Nearly every day I hear from rabbit owners who have questions about health or behavior. The most entertaining emails and phone calls come from people who are relatively new to rabbits and are discovering just how smart and willful these “cute little bunnies” can be.

This week, I received one of the best yet. Mad Hatter had spent 1.5 years — nearly his entire life — at the West Pennsylvania Humane Society. A family started volunteering with the shelter rabbits last fall, took the Dutch mix home to foster over Christmas, and never brought him back.

What follows is their appeal for help.

He has blossomed into quite the little entertainer. The scared rabbit that I saw at the shelter who would only sit under a chair in the corner no longer exists.

He gets up with us every morning like clockwork and runs around the house for awhile when I’m making breakfast for Sarah — and for him, of course. When it’s time for Sarah to go to school, he will quietly go back in his pen and nap away most of the afternoon until she comes home.

Hatter adores Sarah and will lie at her feet on his back and just gaze up at her. If she is on the floor watching TV, he is snuggled right up against her.

Here is my issue: Hatter can be very demanding. When he wants something, he will just loudly thump until you figure out what it is. If he starts this at night, I can go in his room 10 times and tell him to stop and nothing happens. If he wakes Sarah, she walks in, says, “Enough, Hatter go to bed!” and there’s peace and quiet for the rest of the night.

Sarah was gone yesterday so I took his food in to him but he would not come out and eat until she got home. She always sits with him while he eats because the computer is in the same room and she is usually doing homework or something.

If the door to his room is not shut all the way at night, he will thump. If Sarah is out over the weekend and not here to put him to bed, he thumps. It makes for a long night and if I put my pit bull, Mojo, in with him—each lying on their own side of the pen—that will calm him down.

He has a good connection with Mojo, who is 10 years old. Hatter will put his face down between Mojo’s front paws and Mojo will lick his head and ears.
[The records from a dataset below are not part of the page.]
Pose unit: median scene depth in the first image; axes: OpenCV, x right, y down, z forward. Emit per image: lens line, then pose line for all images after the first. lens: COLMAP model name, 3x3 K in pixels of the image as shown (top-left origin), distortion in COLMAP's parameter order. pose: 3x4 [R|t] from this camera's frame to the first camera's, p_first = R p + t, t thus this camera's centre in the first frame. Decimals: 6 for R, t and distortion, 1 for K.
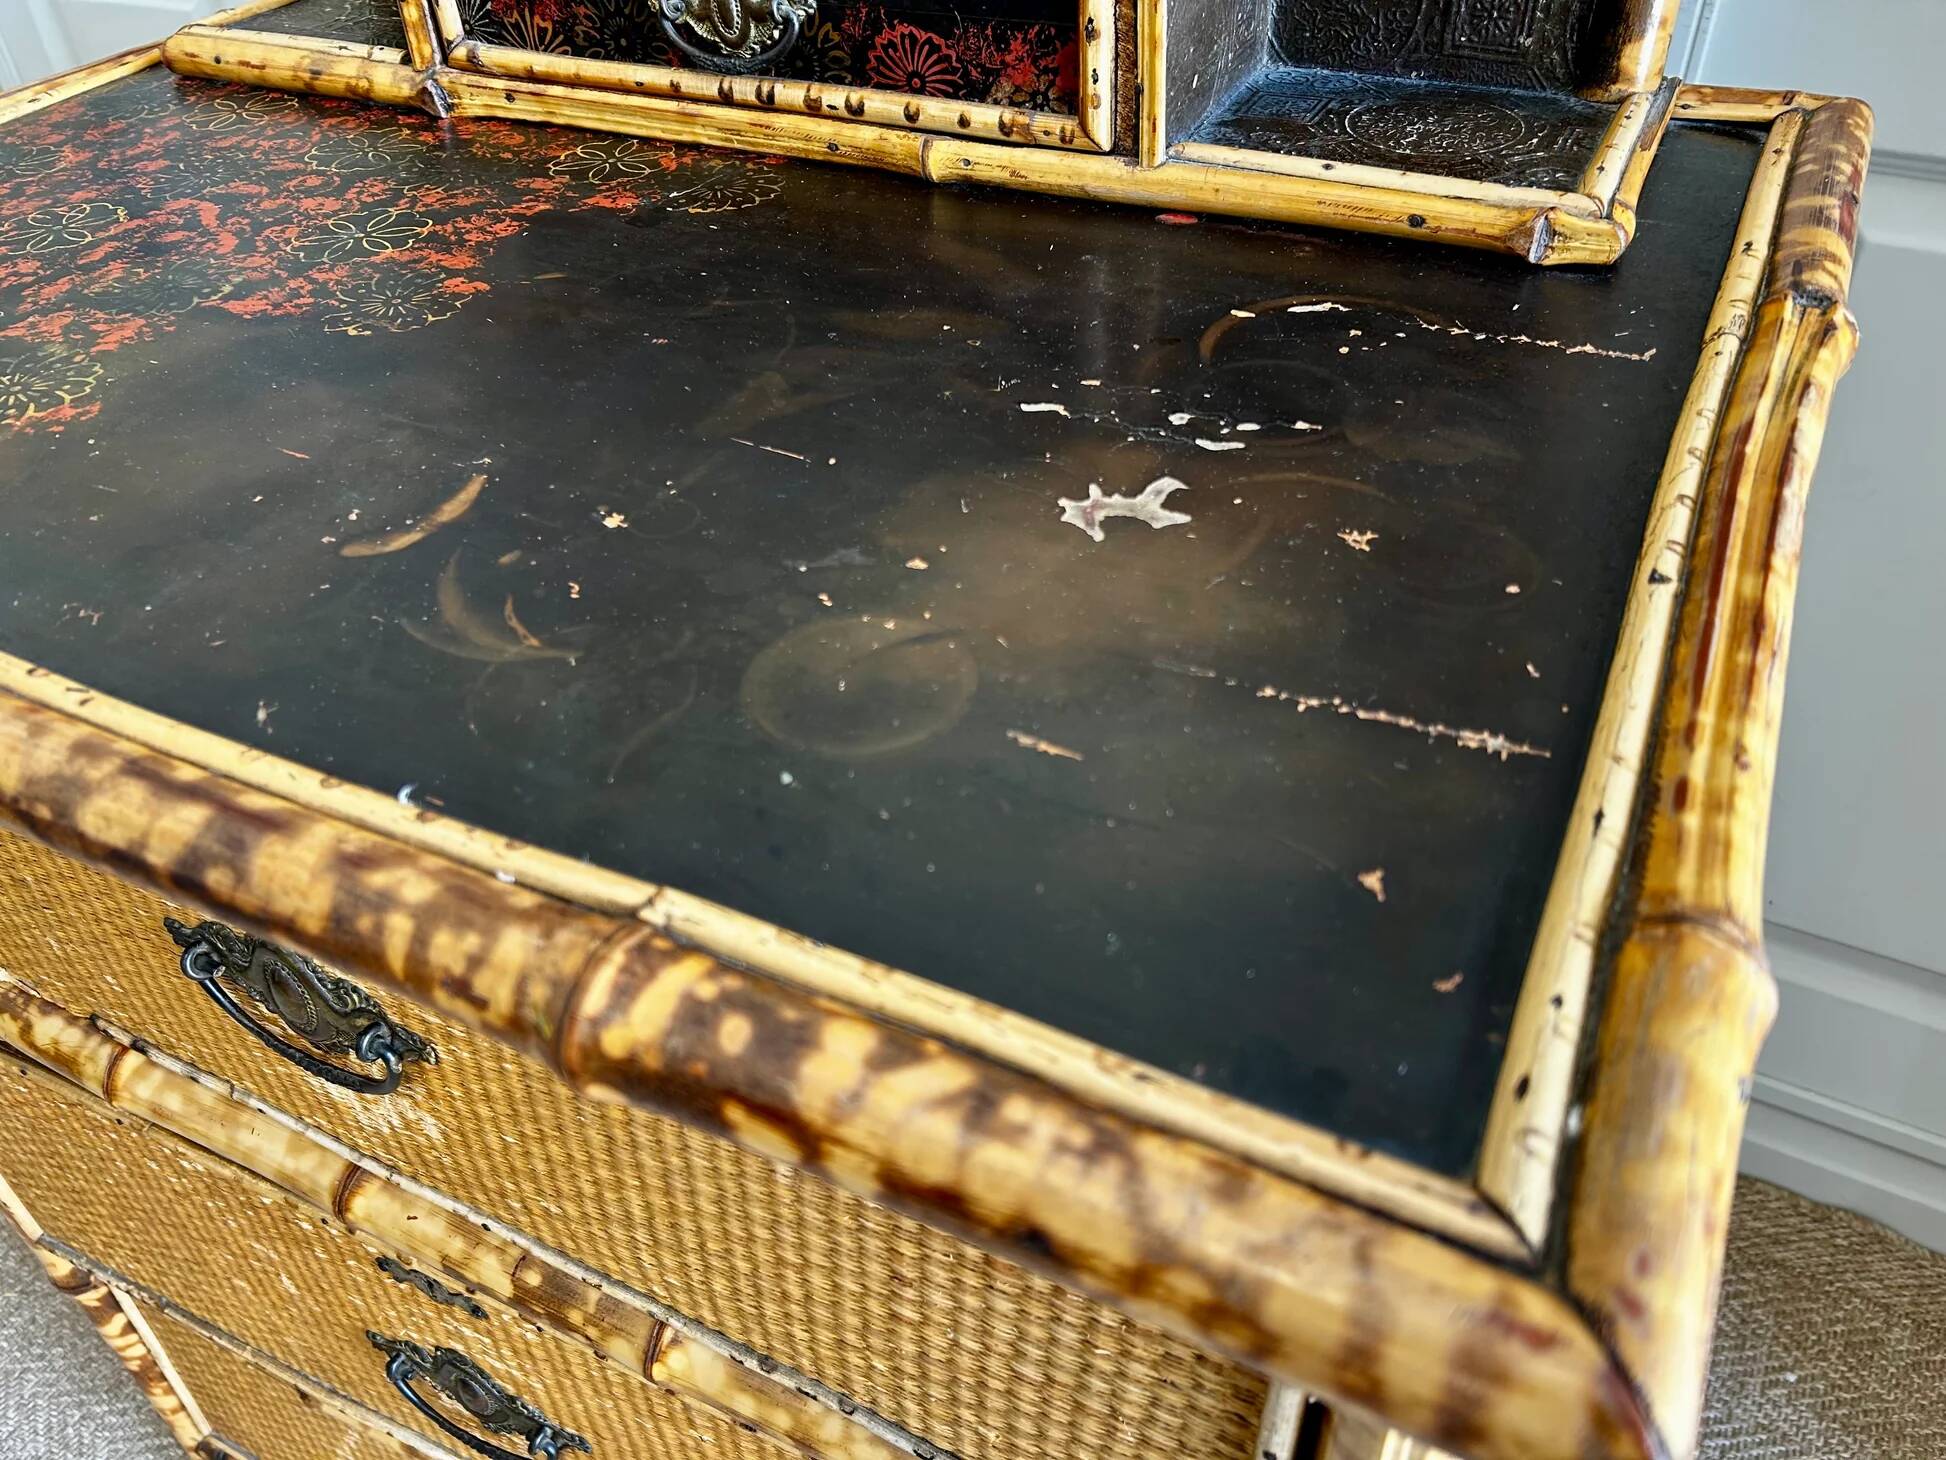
lens RADIAL K [[1507.4, 0, 952.8], [0, 1507.4, 756.7], [0, 0, 1]] dist [0.047468, -0.071984]
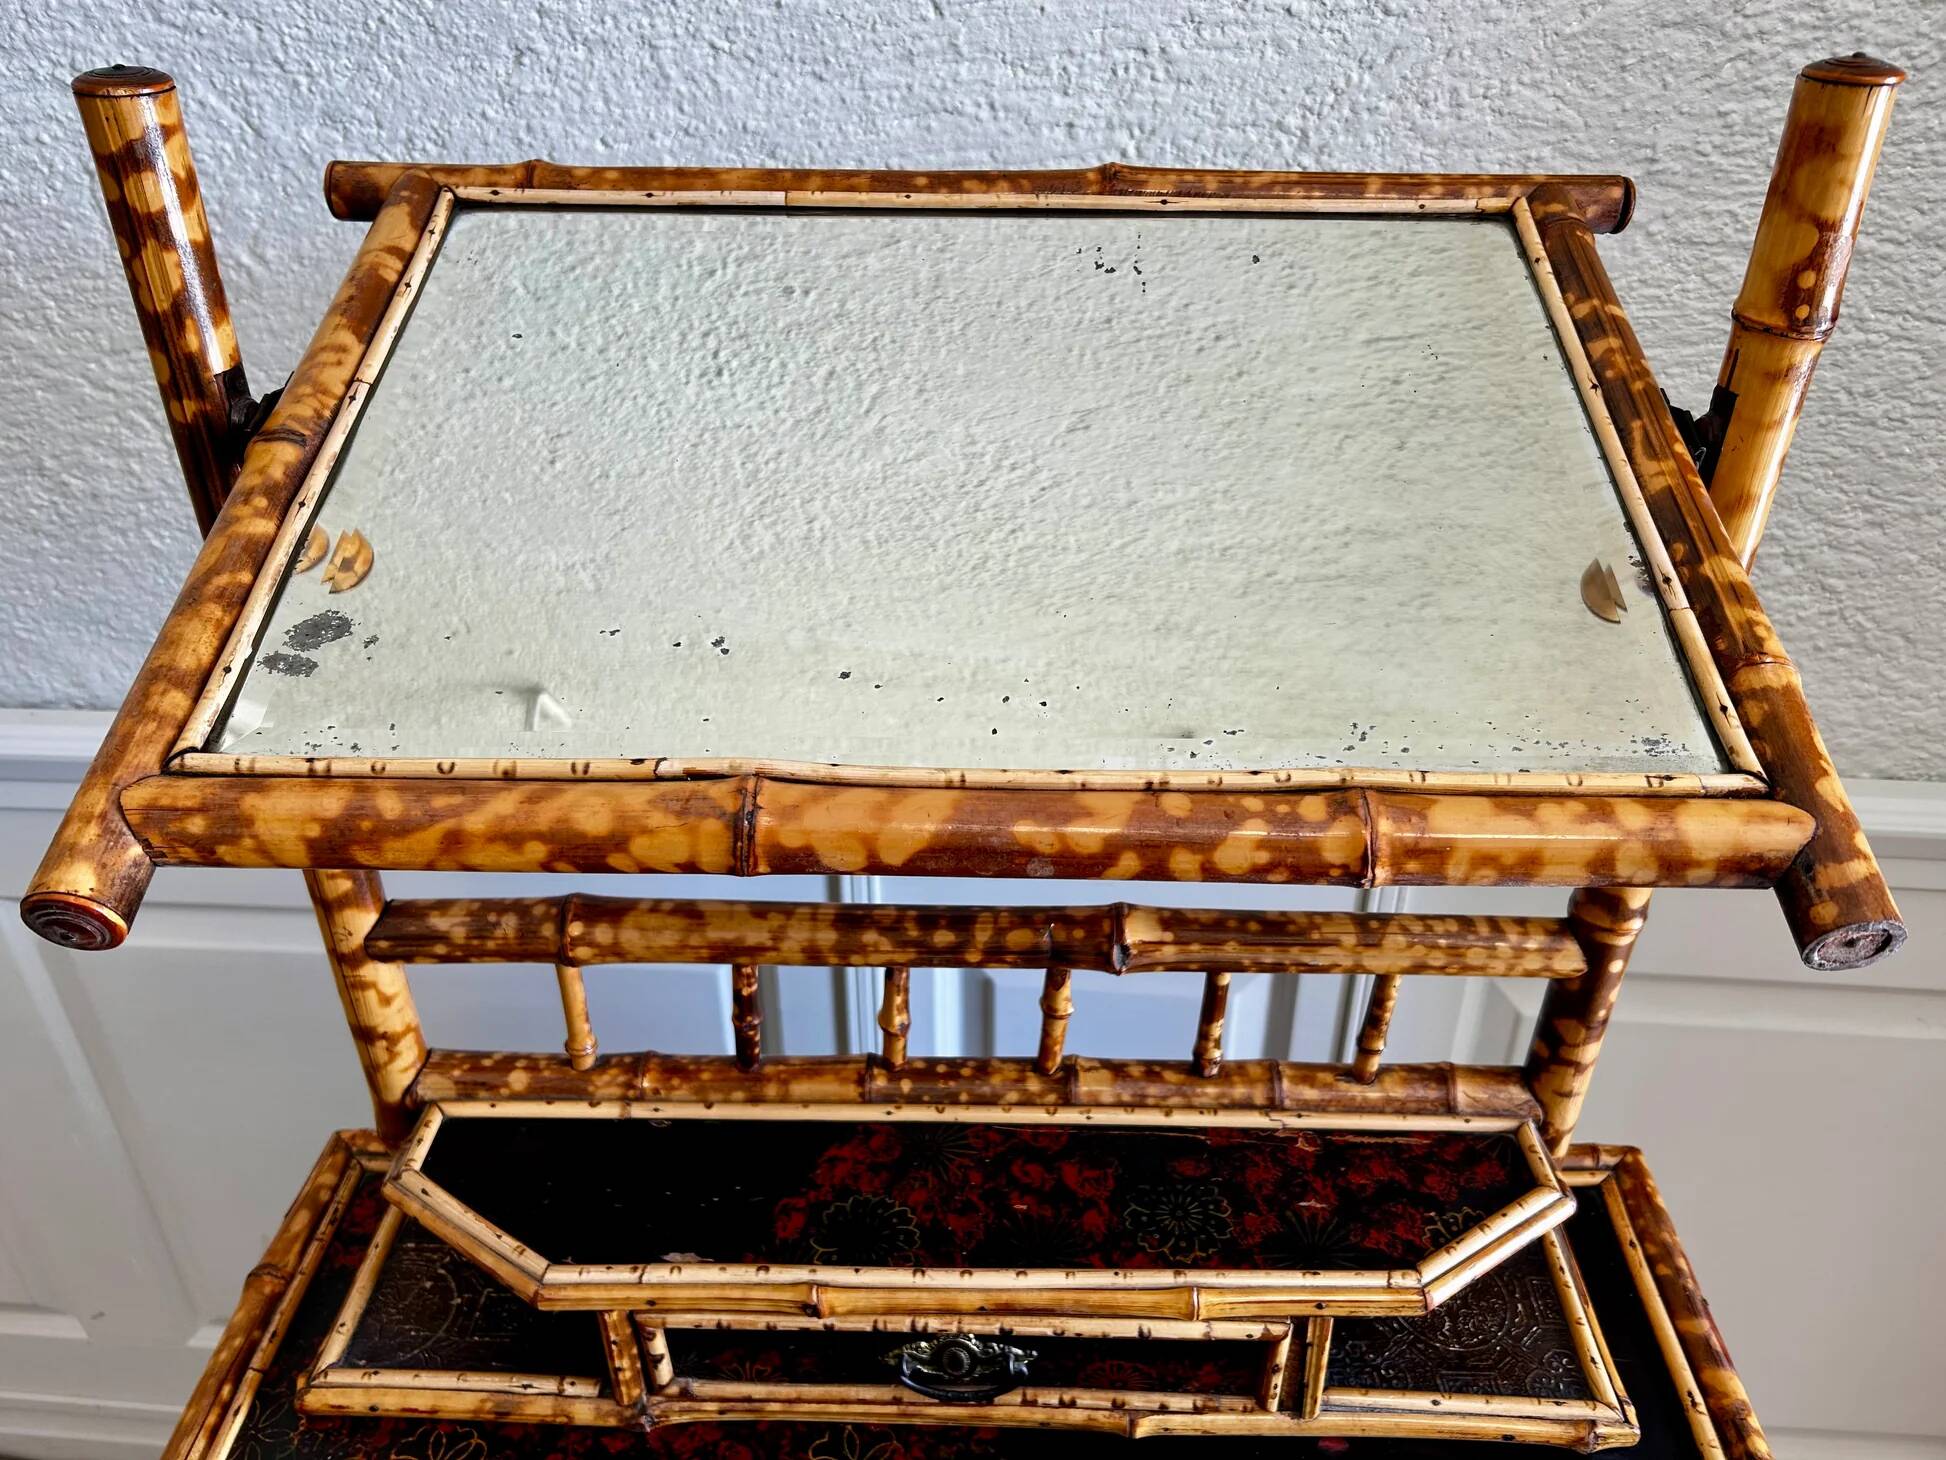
lens RADIAL K [[1507.4, 0, 987.9], [0, 1507.4, 749.3], [0, 0, 1]] dist [0.047468, -0.071984]
pose [[0.902288, -0.204482, 0.379557, -0.522414], [0.249599, 0.965582, -0.073153, -0.924938], [-0.351535, 0.160742, 0.922272, -0.266050]]
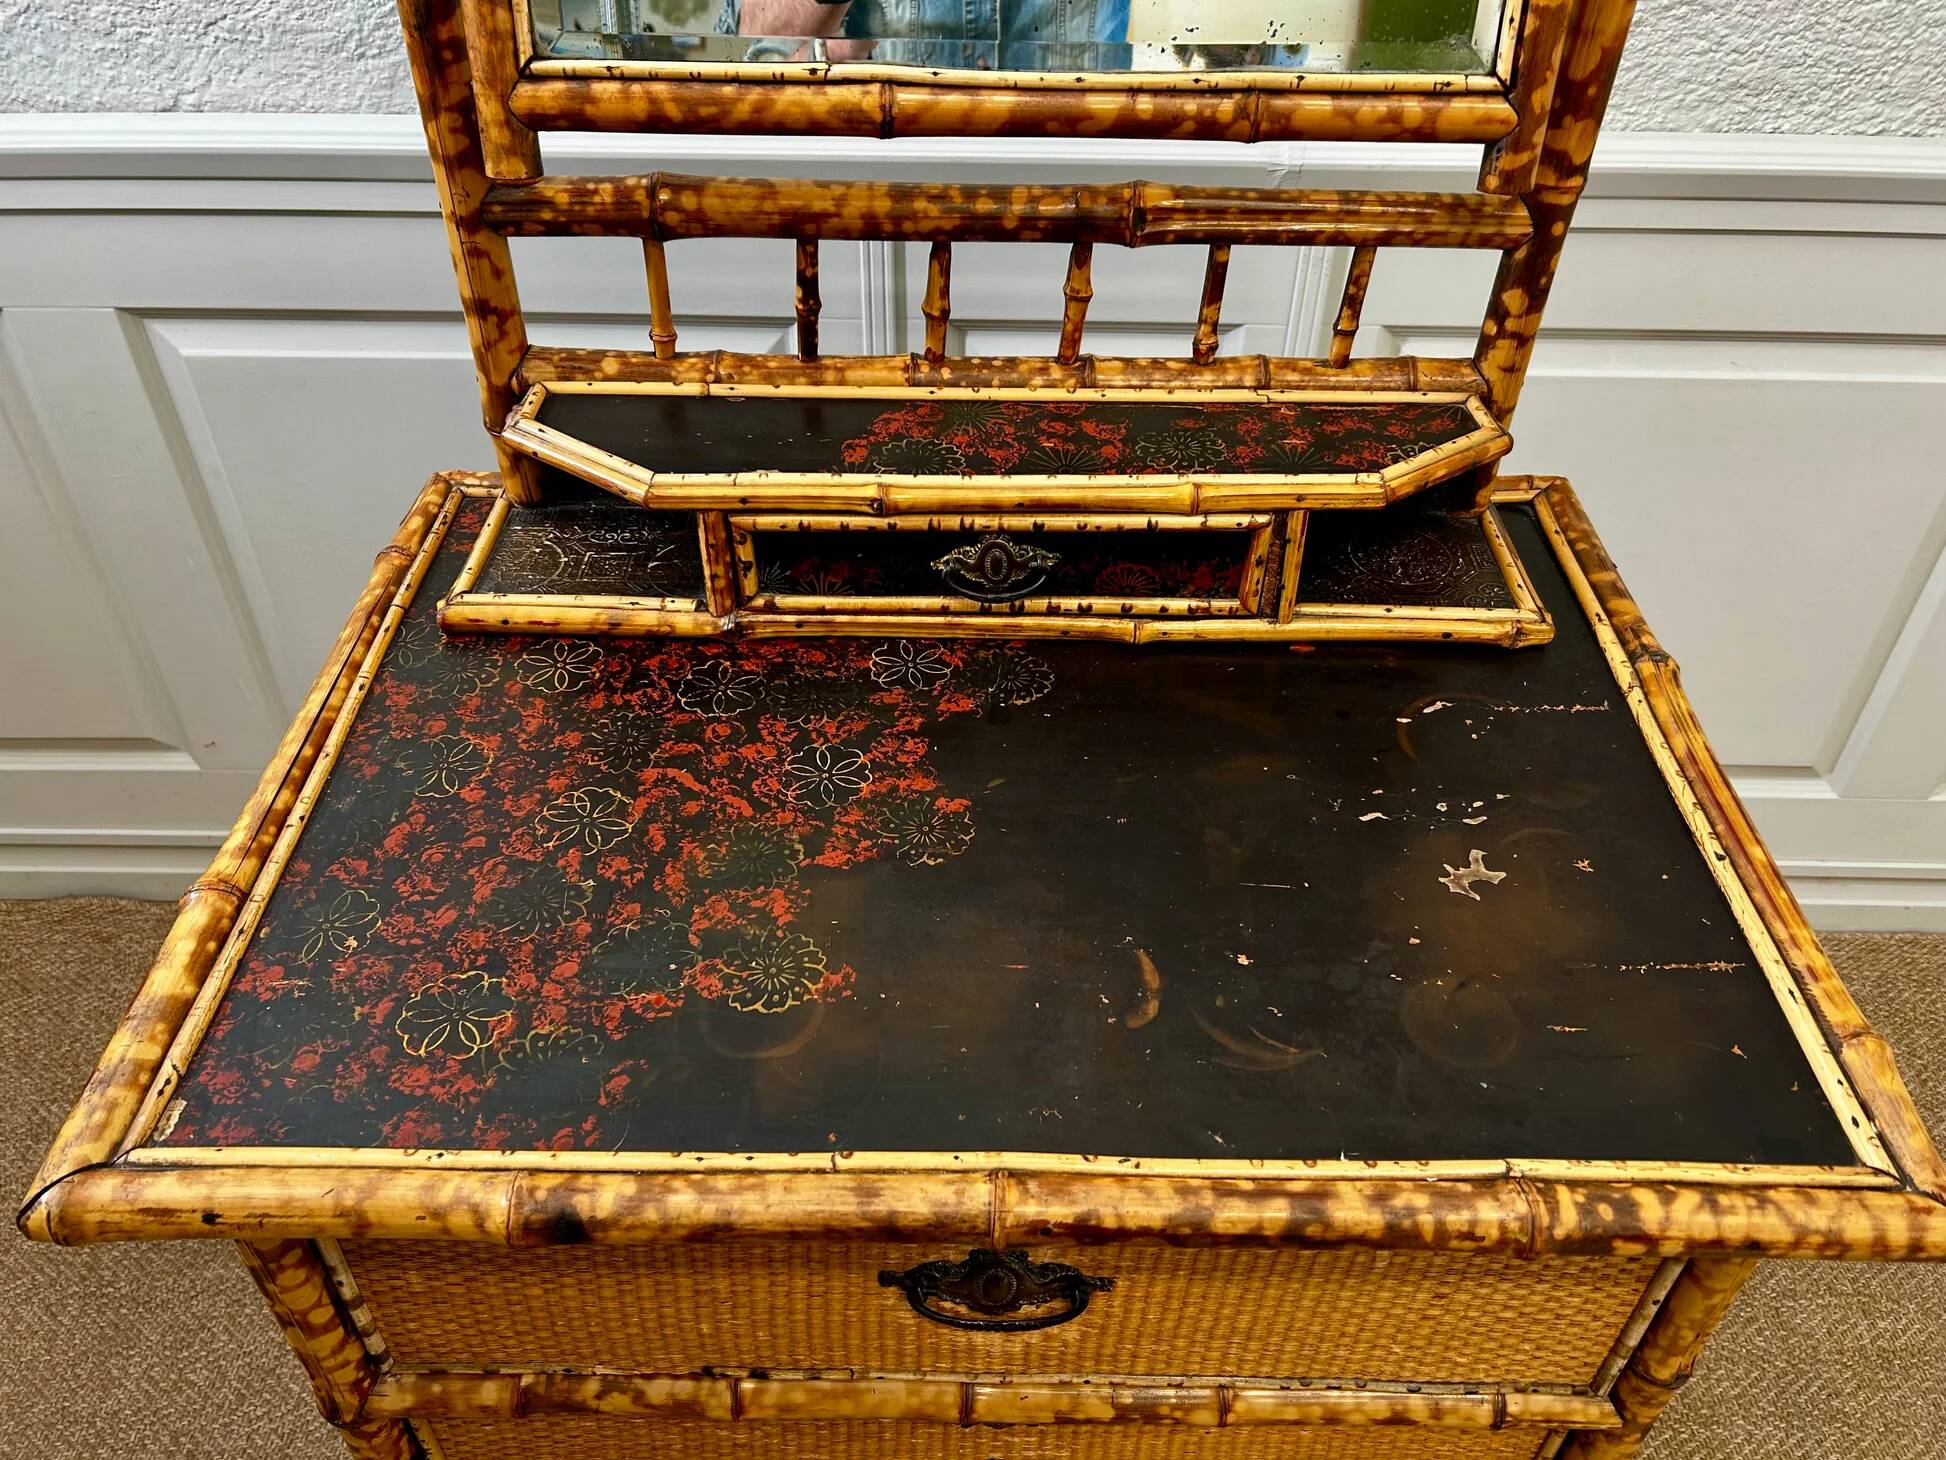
lens RADIAL K [[1507.4, 0, 972.2], [0, 1507.4, 754.6], [0, 0, 1]] dist [0.047468, -0.071984]
pose [[0.892513, -0.255701, 0.371534, -0.816191], [0.251273, 0.965980, 0.061200, -0.425705], [-0.374543, 0.038735, 0.926400, -0.404178]]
Even the vet commented on what clean ears he had. I did not mention the strange dog relationship.

Other than that, Mojo is basically a step Hatter uses to get up on the furniture. I never leave them alone without them being separated by the cage or the gate.

Anyway — back to this thumping issue. Sometimes it’s just that he doesn’t want what you give him for dinner. He will toss the plate and thump until you come and see what’s up. Mind you, I don’t give in, I just put the food back on the plate and leave. He will eventually eat after two or three tosses and multiple thumps.

His favorite treat is a small slice of seedless watermelon. However, if you put it on the plate in his cage, he picks it up and drops it on the floor in front of you. I’m not sure why because he doesn’t do this with any other food but he wants you to hold it while he eats it. Then, when he is done, he goes on his merry little way.

Even when he is running around he will just stop in front of you and thump like you’re supposed to know what he wants.

The vet assured me that Mad Hatter is very healthy. He can jump like he has springs on his feet. Sometimes you just see this blur of fur go by. He is very good with his litter box. I really have no complaints, I just need to know some more about the thumping issue. Sometimes it disturbs me that he may need something and I’m not sure what.”

Dog owners, cat behaviorists, horse people, bird trainers — and, of course, rabbit folks — have you seen similar behaviors? How would you translate Mad Hatter’s thumping? What methods worked for your bossy or ”vocal” pets?

I will forward all feedback to this family and write a follow-up in four weeks.